Knowing when to report a death requires clinicians to dutifully exercise some medical forethought. It requires the knowledge that while the phrase sudden death is the common thread that defines many reportable deaths, not all sudden deaths actually need reporting to the Medical Examiner or Coroner (ME/C) and can be certified by a treating clinician of record. It further requires the consideration that causes other than that due to natural disease could have triggered a chain of clinicopathologic events leading to the patient’s demise, be they sudden or delayed in progression.

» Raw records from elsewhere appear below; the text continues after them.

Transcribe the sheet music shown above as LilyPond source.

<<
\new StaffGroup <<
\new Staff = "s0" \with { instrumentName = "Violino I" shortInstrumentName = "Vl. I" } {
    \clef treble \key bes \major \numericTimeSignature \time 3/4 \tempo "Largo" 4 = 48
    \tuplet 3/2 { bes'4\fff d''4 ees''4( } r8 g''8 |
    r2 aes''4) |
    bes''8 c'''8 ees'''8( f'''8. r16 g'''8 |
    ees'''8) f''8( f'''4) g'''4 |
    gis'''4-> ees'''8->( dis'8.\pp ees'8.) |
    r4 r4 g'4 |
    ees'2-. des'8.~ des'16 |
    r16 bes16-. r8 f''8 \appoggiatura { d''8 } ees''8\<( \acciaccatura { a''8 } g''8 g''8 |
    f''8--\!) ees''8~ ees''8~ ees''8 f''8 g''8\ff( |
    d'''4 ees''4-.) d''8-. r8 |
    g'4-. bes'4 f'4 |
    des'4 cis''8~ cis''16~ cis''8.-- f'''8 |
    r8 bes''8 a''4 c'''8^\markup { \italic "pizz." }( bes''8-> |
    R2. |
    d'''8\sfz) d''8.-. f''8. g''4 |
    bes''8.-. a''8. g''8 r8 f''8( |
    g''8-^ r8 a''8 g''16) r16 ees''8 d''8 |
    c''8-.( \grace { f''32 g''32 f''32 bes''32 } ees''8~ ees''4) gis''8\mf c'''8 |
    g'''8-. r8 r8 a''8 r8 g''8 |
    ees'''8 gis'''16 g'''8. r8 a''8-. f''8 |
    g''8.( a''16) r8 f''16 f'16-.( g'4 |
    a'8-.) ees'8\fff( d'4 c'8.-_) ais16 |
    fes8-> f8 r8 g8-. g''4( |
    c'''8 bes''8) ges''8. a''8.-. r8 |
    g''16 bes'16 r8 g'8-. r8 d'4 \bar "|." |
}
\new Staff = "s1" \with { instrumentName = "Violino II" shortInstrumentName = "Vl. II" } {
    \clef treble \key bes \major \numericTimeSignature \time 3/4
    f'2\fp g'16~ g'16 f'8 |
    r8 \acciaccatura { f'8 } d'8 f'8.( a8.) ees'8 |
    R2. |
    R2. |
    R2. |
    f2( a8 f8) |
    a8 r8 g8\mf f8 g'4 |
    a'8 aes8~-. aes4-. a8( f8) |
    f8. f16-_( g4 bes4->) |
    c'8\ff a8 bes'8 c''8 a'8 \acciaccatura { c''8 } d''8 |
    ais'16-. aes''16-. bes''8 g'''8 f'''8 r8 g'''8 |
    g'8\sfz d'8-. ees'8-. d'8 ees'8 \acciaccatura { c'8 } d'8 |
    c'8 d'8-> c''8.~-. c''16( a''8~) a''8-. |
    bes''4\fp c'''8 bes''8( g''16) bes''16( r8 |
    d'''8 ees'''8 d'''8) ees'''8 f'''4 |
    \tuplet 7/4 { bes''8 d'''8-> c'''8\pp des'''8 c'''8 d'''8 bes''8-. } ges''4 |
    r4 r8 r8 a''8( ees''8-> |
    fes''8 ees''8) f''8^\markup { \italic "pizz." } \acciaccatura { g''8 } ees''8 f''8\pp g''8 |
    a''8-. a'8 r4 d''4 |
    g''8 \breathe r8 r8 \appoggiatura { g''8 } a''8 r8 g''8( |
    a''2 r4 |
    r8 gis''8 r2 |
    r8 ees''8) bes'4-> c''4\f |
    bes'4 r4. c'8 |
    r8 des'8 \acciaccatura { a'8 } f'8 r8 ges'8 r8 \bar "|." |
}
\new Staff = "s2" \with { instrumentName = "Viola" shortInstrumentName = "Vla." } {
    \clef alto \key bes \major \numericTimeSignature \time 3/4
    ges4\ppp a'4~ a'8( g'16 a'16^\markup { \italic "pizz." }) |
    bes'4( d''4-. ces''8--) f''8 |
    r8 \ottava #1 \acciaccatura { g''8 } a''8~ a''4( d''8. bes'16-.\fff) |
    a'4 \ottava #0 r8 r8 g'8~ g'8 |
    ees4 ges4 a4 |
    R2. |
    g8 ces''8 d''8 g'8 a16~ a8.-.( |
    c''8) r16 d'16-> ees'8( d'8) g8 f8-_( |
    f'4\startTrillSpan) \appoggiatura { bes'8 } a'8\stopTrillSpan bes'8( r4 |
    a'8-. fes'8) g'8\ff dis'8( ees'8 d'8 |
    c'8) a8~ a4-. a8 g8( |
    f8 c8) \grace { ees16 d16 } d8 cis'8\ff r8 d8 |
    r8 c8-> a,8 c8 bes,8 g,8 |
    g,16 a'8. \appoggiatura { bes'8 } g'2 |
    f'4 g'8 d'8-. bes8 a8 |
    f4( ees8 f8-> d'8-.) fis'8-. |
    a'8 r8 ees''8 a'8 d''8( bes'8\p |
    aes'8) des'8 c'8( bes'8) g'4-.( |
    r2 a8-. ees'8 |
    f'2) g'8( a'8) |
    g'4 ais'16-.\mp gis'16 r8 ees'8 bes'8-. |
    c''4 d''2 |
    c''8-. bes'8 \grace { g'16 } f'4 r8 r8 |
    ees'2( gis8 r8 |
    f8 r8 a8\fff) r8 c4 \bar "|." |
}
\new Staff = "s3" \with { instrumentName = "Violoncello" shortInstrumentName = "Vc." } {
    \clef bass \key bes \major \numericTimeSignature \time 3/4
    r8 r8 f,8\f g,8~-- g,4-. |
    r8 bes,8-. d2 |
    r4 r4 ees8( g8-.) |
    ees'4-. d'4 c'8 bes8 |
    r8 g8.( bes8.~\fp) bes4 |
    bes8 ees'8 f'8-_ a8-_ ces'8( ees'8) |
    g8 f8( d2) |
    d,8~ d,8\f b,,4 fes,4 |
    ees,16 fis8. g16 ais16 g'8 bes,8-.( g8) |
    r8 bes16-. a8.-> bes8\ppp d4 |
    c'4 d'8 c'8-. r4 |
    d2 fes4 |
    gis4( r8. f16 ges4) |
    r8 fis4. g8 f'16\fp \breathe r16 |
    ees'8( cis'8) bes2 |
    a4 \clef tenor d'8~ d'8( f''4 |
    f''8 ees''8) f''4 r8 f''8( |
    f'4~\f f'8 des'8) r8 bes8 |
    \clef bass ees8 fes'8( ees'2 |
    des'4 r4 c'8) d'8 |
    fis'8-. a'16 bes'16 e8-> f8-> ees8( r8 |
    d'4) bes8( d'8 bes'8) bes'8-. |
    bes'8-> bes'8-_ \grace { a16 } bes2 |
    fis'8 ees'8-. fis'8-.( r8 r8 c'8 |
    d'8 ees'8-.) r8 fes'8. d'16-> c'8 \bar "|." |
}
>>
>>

Ultimately and for many important public health  and legal reasons, the goal is to ensure that deaths potentially occurring under non-natural circumstances are not missed and are otherwise identified, investigated, and certified by the ME/C.

Time out for a PPQ (Practice Pearls Quizlet) exercise. Playing the role of the treating clinician of record, consider the following case scenarios and whether or not the circumstances dictate reporting:

1. Sudden death in the ED in a 23 year-old female presenting with symptoms and signs of hypovolemic shock, electrolyte disturbance, and acute renal failure. Past medical history only of Addison’s disease, non-compliant with her prescribed medication regimen with multiple prior ER visits all nicely documented in the EMR.

This death needs reporting. True or False?

2. Patient pronounced dead after arrival. History of ischemic cardiomyopathy and coronary artery disease with multiple prior admissions for acute exacerbation.

This death needs reporting. True or False?

3. Sudden death in an asthmatic presenting in status asthmaticus with a history of cocaine abuse.

This death needs reporting. True or False?

4. Death from bacterial sepsis following spontaneous perforation of ischemic bowel. Remote history of a gunshot wound to the abdomen with visceral injury complicated by bowel adhesions with incarceration requiring multiple abdominal surgeries.

This death needs reporting. True or False?

5. Sudden death in a patient visiting from another state, pronounced dead after 36 hours of hospitalization following resuscitative efforts for a respiratory arrest. Accordingly, no electronic medical record exists and the past medical history is otherwise unknown. A prescription for albuterol, metoprolol, atorvastatin, and methadone along with a DAWN kit are found among the patient’s personal effects. The UDS is negative.

This death needs reporting. True or False?